Government Raises 10-Year Hybrid Sukuk Auction Target to Rs200 Billion

The Government of Pakistan has increased the target size of its 10-year Variable Rental Rate (VRR) Hybrid Sukuk auction to Rs200 billion, four times higher than the previously announced target of Rs50 billion. The revised target applies to the reopening of the sukuk scheduled for June 10, 2026, according to a notice issued by the Pakistan Stock Exchange (PSX) on the recommendation of the Debt Management Office (DMO).

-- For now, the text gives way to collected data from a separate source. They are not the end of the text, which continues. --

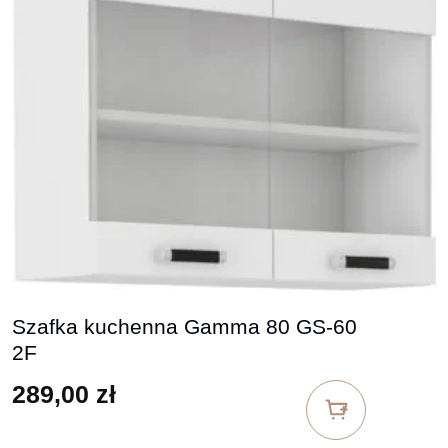
Szafka kuchenna Gamma 80 GS-60
2F
289,00
zł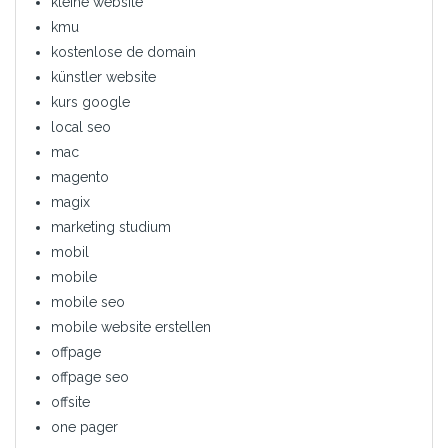
kleine website
kmu
kostenlose de domain
künstler website
kurs google
local seo
mac
magento
magix
marketing studium
mobil
mobile
mobile seo
mobile website erstellen
offpage
offpage seo
offsite
one pager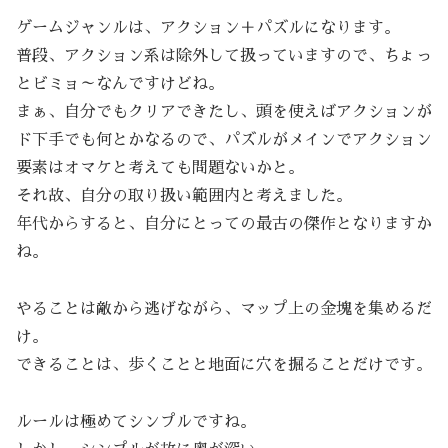
ゲームジャンルは、アクション＋パズルになります。
普段、アクション系は除外して扱っていますので、ちょっ
とビミョ～なんですけどね。
まぁ、自分でもクリアできたし、頭を使えばアクションが
ド下手でも何とかなるので、パズルがメインでアクション
要素はオマケと考えても問題ないかと。
それ故、自分の取り扱い範囲内と考えました。
年代からすると、自分にとっての最古の傑作となりますか
ね。
やることは敵から逃げながら、マップ上の金塊を集めるだ
け。
できることは、歩くことと地面に穴を掘ることだけです。
ルールは極めてシンプルですね。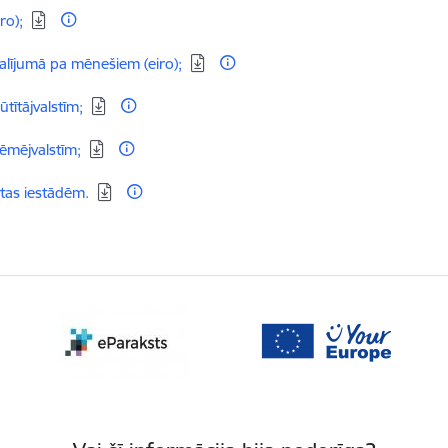
ro);
alījumā pa mēnešiem (eiro);
tītājvalstīm;
ēmējvalstīm;
tas iestādēm.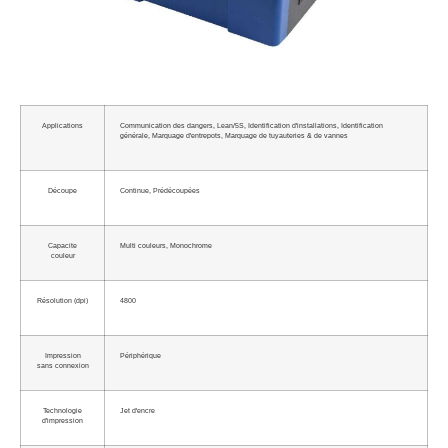
Applications
Communication des dangers, Lean/5S, Identification d'installations, Identification
générale, Marquage d'entrepots, Marquage de tuyauteries & de vannes
Découpe
Continue, Prédécoupées
Capacite
Multi couleurs, Monochrome
couleur
Résolution (dpi)
4800
Impression
Périphérique
sans connexion
Technologie
Jet d'encre
d'impression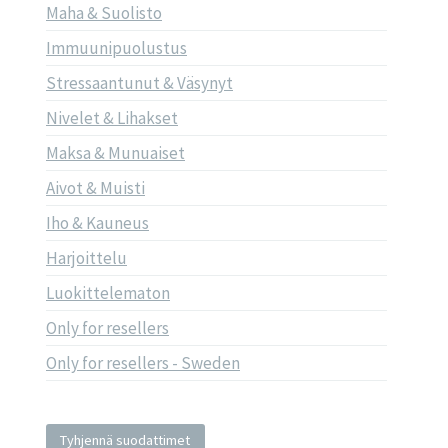
Maha & Suolisto
Immuunipuolustus
Stressaantunut & Väsynyt
Nivelet & Lihakset
Maksa & Munuaiset
Aivot & Muisti
Iho & Kauneus
Harjoittelu
Luokittelematon
Only for resellers
Only for resellers - Sweden
Tyhjennä suodattimet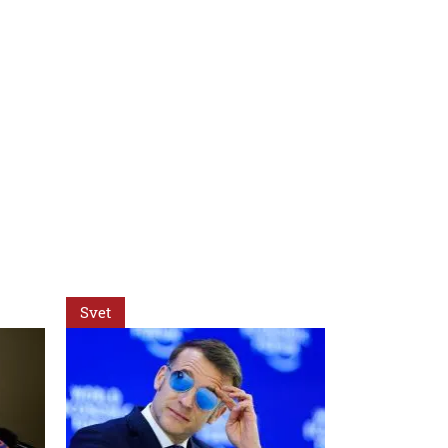
Svet
Svet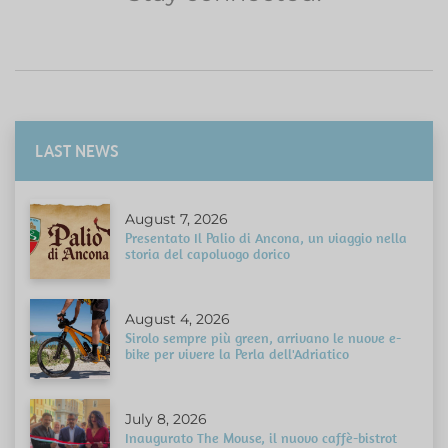
LAST NEWS
August 7, 2026
Presentato Il Palio di Ancona, un viaggio nella
storia del capoluogo dorico
August 4, 2026
Sirolo sempre più green, arrivano le nuove e-
bike per vivere la Perla dell'Adriatico
July 8, 2026
Inaugurato The Mouse, il nuovo caffè-bistrot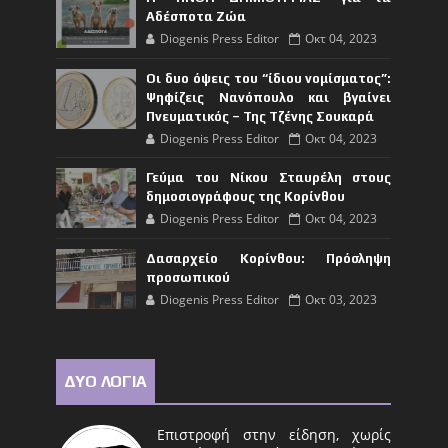
Αδέσποτα Ζώα
Diogenis Press Editor
Οκτ 04, 2023
Οι δυο όψεις του “ίδιου νομίσματος”:
Ψηφίζεις Νανόπουλο και βγαίνει
Πνευματικός – Της Τζένης Σουκαρά
Diogenis Press Editor
Οκτ 04, 2023
Γεύμα του Νίκου Σταυρέλη στους
δημοσιογράφους της Κορίνθου
Diogenis Press Editor
Οκτ 04, 2023
Δασαρχείο Κορίνθου: Πρόσληψη
προσωπικού
Diogenis Press Editor
Οκτ 03, 2023
ΔΥΟ ΛΟΓΙΑ
Επιστροφή στην είδηση, χωρίς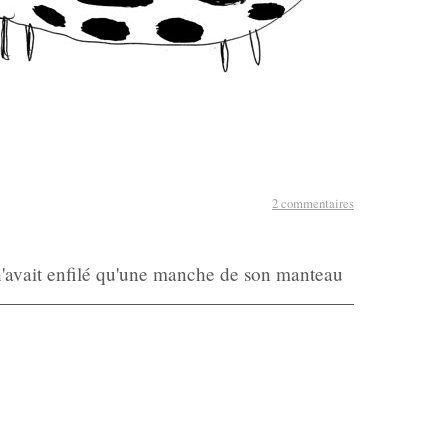
2 commentaires
'avait enfilé qu'une manche de son manteau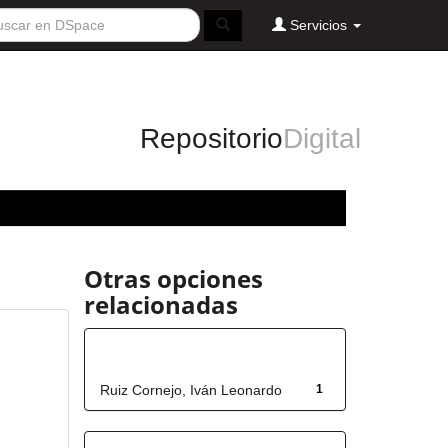
Servicios
Repositorio
Digital
Otras opciones
relacionadas
Autor
Ruiz Cornejo, Iván Leonardo
1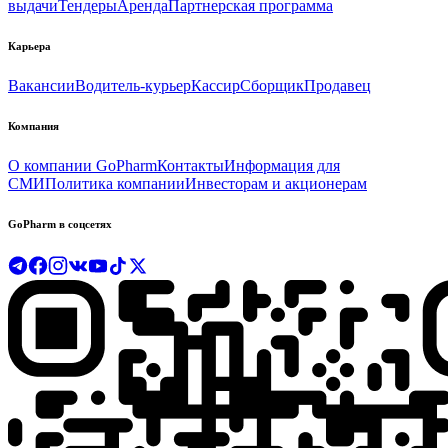
выдачи
Тендеры
Аренда
Партнерская программа
Карьера
Вакансии
Водитель-курьер
Кассир
Сборщик
Продавец
Компания
О компании GoPharm
Контакты
Информация для
СМИ
Политика компании
Инвесторам и акционерам
GoPharm в соцсетях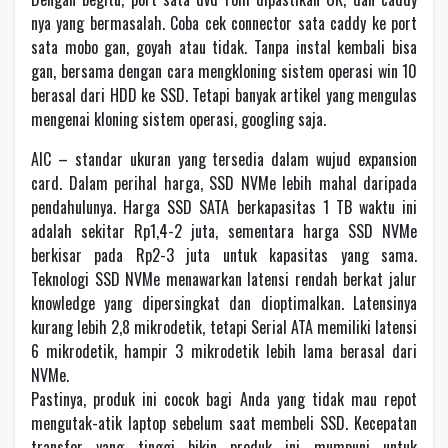
nya yang bermasalah. Coba cek connector sata caddy ke port
sata mobo gan, goyah atau tidak. Tanpa instal kembali bisa
gan, bersama dengan cara mengkloning sistem operasi win 10
berasal dari HDD ke SSD. Tetapi banyak artikel yang mengulas
mengenai kloning sistem operasi, googling saja.
AIC – standar ukuran yang tersedia dalam wujud expansion
card. Dalam perihal harga, SSD NVMe lebih mahal daripada
pendahulunya. Harga SSD SATA berkapasitas 1 TB waktu ini
adalah sekitar Rp1,4-2 juta, sementara harga SSD NVMe
berkisar pada Rp2-3 juta untuk kapasitas yang sama.
Teknologi SSD NVMe menawarkan latensi rendah berkat jalur
knowledge yang dipersingkat dan dioptimalkan. Latensinya
kurang lebih 2,8 mikrodetik, tetapi Serial ATA memiliki latensi
6 mikrodetik, hampir 3 mikrodetik lebih lama berasal dari
NVMe.
Pastinya, produk ini cocok bagi Anda yang tidak mau repot
mengutak-atik laptop sebelum saat membeli SSD. Kecepatan
transfer yang tinggi bikin produk ini mumpuni untuk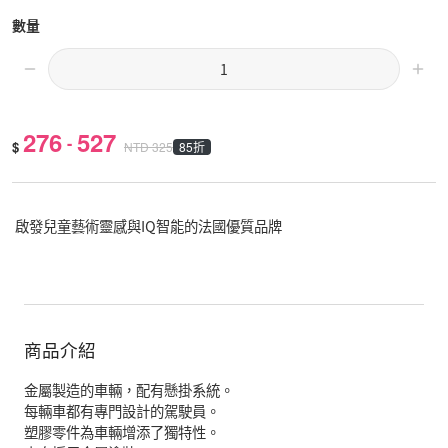
數量
276
527
-
$
85折
NTD
325
啟發兒童藝術靈感與IQ智能的法國優質品牌
商品介紹
金屬製造的車輛，配有懸掛系統。
每輛車都有專門設計的駕駛員。
塑膠零件為車輛增添了獨特性。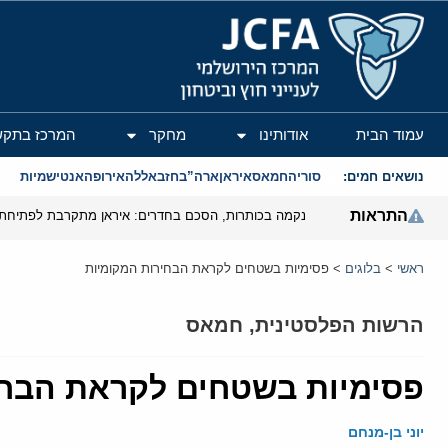
המרכז הירושלמי לענייני חוץ וביטחון
עמוד הבית
אודותינו
מחקר
המרכז בתקש
נושאים חמים:
סוריה
חמאס
איראן
ארה”ב
חזבאללה
אירופה
אנטישמיות
התראות
נקמה בכותרות, הסכם בחדרים: איראן מתקרבת לפתיחת 
ראשי
>
בלוגים
>
פסימיות בשטחים לקראת הבחירות המקומיות
הרשות הפלסטינית
,
חמאס
פסימיות בשטחים לקראת הבחי
יוני בן-מנחם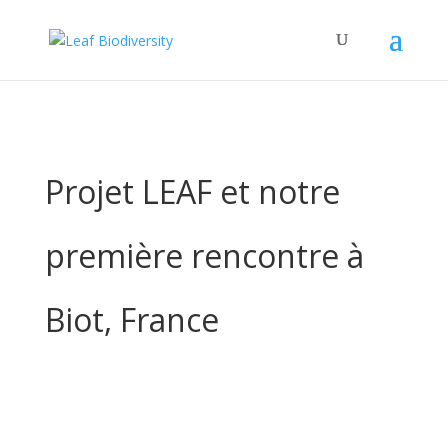
Projet LEAF et notre
première rencontre à
Biot, France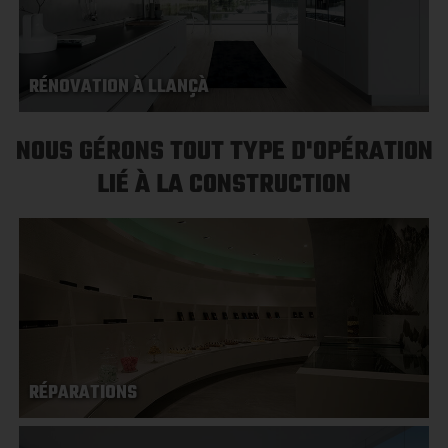
RÉNOVATION À LLANÇÀ
NOUS GÉRONS TOUT TYPE D'OPÉRATION
LIÉ À LA CONSTRUCTION
RÉPARATIONS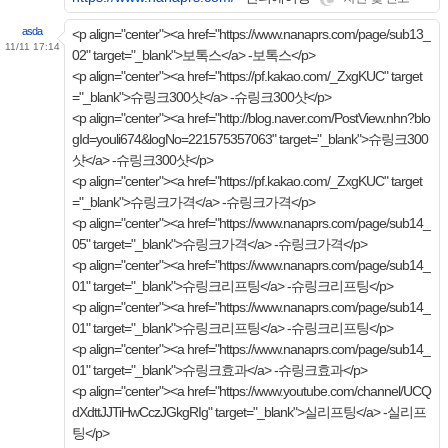
asda
<p align="center"><a href="https://www.nanaprs.com/page/sub13_
11/11 17:14
02" target="_blank">보톡스</a> -보톡스</p>
<p align="center"><a href="https://pf.kakao.com/_ZxgKUC" target
="_blank">슈링크300샷</a> -슈링크300샷</p>
<p align="center"><a href="http://blog.naver.com/PostView.nhn?blo
gId=youli674&logNo=221575357063" target="_blank">슈링크300
샷</a> -슈링크300샷</p>
<p align="center"><a href="https://pf.kakao.com/_ZxgKUC" target
="_blank">슈링크가격</a> -슈링크가격</p>
<p align="center"><a href="https://www.nanaprs.com/page/sub14_
05" target="_blank">슈링크가격</a> -슈링크가격</p>
<p align="center"><a href="https://www.nanaprs.com/page/sub14_
01" target="_blank">슈링크리프팅</a> -슈링크리프팅</p>
<p align="center"><a href="https://www.nanaprs.com/page/sub14_
01" target="_blank">슈링크리프팅</a> -슈링크리프팅</p>
<p align="center"><a href="https://www.nanaprs.com/page/sub14_
01" target="_blank">슈링크효과</a> -슈링크효과</p>
<p align="center"><a href="https://www.youtube.com/channel/UCQ
dXdttJJTiHwCczJGkgRIg" target="_blank">실리프팅</a> -실리프
팅</p>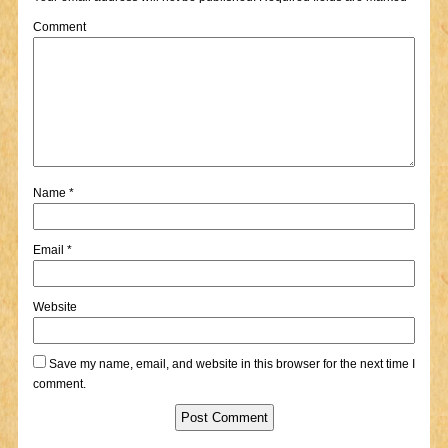
Comment
Name
*
Email
*
Website
Save my name, email, and website in this browser for the next time I
comment.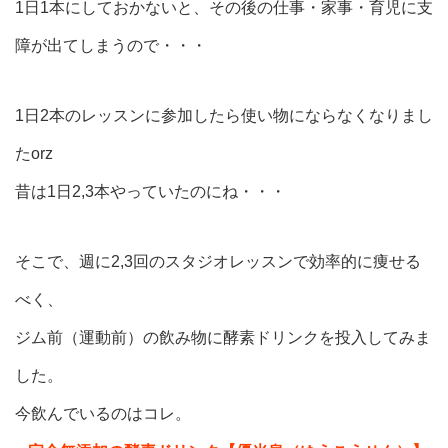
1日1本にしておかないと、その後の仕事・家事・育児に支
障が出てしまうので・・・
1日2本のレッスンに参加したら使い物にならなくなりまし
たorz
昔は1日2,3本やっていたのにね・・・
そこで、週に2,3回のスタジオレッスンで効率的に痩せる
べく、
ジム前（運動前）の飲み物に酵素ドリンクを投入してみま
した。
今飲んでいるのはコレ。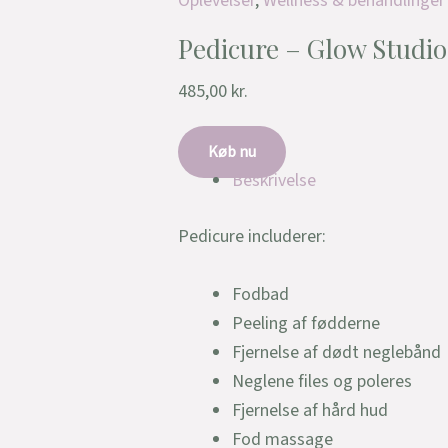
Oplevelser
,
Wellness & behandlinger
Pedicure – Glow Studio
485,00
kr.
Køb nu
Beskrivelse
Pedicure includerer:
Fodbad
Peeling af fødderne
Fjernelse af dødt neglebånd
Neglene files og poleres
Fjernelse af hård hud
Fod massage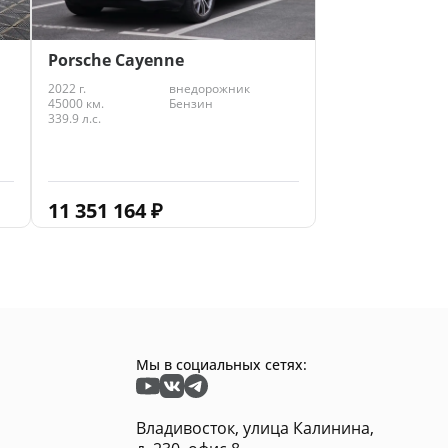
Porsche Cayenne
2022 г.
внедорожник
45000 км.
Бензин
339.9 л.с.
11 351 164
₽
Мы в социальных сетях:
Владивосток, улица Калинина,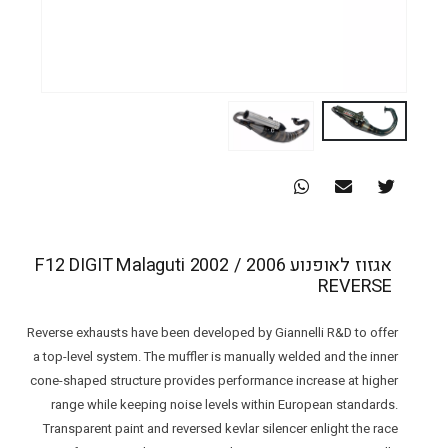
אגזוז לאופנוע F12 DIGIT Malaguti 2002 / 2006
REVERSE
Reverse exhausts have been developed by Giannelli R&D to offer
a top-level system. The muffler is manually welded and the inner
cone-shaped structure provides performance increase at higher
range while keeping noise levels within European standards.
Transparent paint and reversed kevlar silencer enlight the race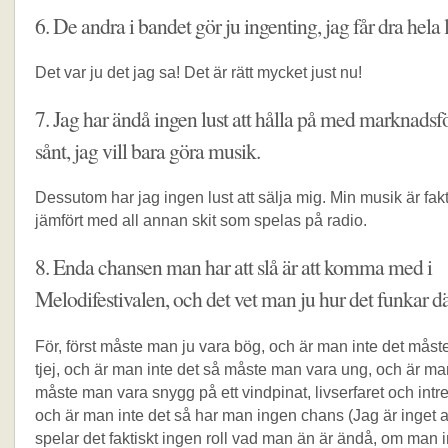
6. De andra i bandet gör ju ingenting, jag får dra hela l
Det var ju det jag sa! Det är rätt mycket just nu!
7. Jag har ändå ingen lust att hålla på med marknadsf
sånt, jag vill bara göra musik.
Dessutom har jag ingen lust att sälja mig. Min musik är fakt
jämfört med all annan skit som spelas på radio.
8. Enda chansen man har att slå är att komma med i
Melodifestivalen, och det vet man ju hur det funkar dä
För, först måste man ju vara bög, och är man inte det mås
tjej, och är man inte det så måste man vara ung, och är man
måste man vara snygg på ett vindpinat, livserfaret och intre
och är man inte det så har man ingen chans (Jag är inget a
spelar det faktiskt ingen roll vad man än är ändå, om man 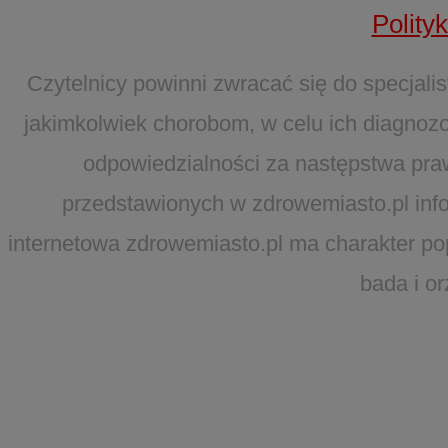
Polity
Czytelnicy powinni zwracać się do specjal
jakimkolwiek chorobom, w celu ich diagnozo
odpowiedzialności za następstwa pra
przedstawionych w zdrowemiasto.pl infor
internetowa zdrowemiasto.pl ma charakter po
bada i o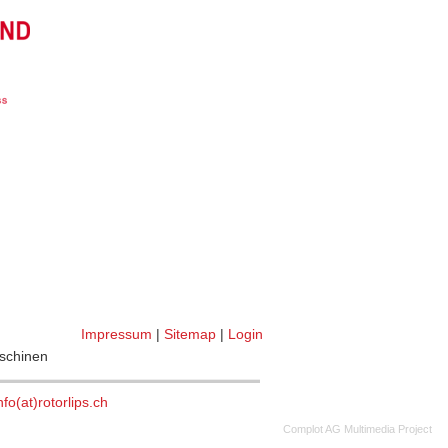
Impressum
|
Sitemap
|
Login
aschinen
nfo(at)rotorlips.ch
©
Complot AG Multimedia Project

The PSX stated that only the auction target and the maximum per-investor limit for non-competitive bids have been revised, while all other terms and conditions of the issuance remain unchanged. The move reflects the government’s growing emphasis on Shariah-compliant financing instruments to support its domestic borrowing requirements.

The 10-year Hybrid Sukuk was originally issued on April 16, 2026, and is set to mature on April 16, 2036. The instrument is structured under a hybrid Islamic financing model that combines Ijarah (sale-and-lease-back) and Commodity Murabaha transactions. Under the arrangement, 55% of the proceeds are allocated to the Ijarah component, while the remaining 45% are directed toward Commodity Murabaha financing.

According to the term sheet, the sukuk offers a floating return linked to either the six-month Treasury Bill weighted average yield or the six-month Pakistan Revaluation Rate (PKRV). The benchmark rate for the first rental period has been fixed at 11.3685%, while investors will receive an additional spread of 35 basis points above the benchmark. Profit payments will be distributed on a semi-annual basis, with the rental rate reset every six months.

In a separate announcement, the PSX also released a revised auction calendar for Government of Pakistan Hybrid Sukuk (GHS) and Government of Pakistan Ijarah Sukuk (GIS) issuances covering the June-August 2026 period. The updated schedule outlines a total fundraising target of Rs2.05 trillion through sovereign sukuk auctions.

The calendar shows that Rs1.6 trillion will be raised through discounted and variable-rate Hybrid Sukuk issuances across six auctions, while an additional Rs450 billion will be targeted through fixed-rate Hybrid Sukuk and fixed-rate zero-coupon Ijarah Sukuk offerings. Two VRR auctions are scheduled in June, each carrying a target size of Rs350 billion, while two auctions in July will target Rs250 billion each. Two additional auctions in August will carry targets of Rs200 billion each.

Meanwhile, fixed-rate GHS and GIS auctions are scheduled for June 17, July 2, and August 4, with each auction targeting Rs150 billion. Market analysts believe the government’s decision to increase the size of the reopening auction highlights its growing reliance on longer-term Islamic financing instruments to diversify funding sources and deepen Pakistan’s sovereign sukuk market.

The sukuk is listed and tradable on the Pakistan Stock Exchange and qualifies for 100% Statutory Liquidity Requirement (SLR) eligibility for qualifying investors. Investment opportunities are available to individuals, institutions, Roshan Digital Account holders, overseas Pakistanis, and foreign investors under the amended Government of Pakistan Sukuk Rules.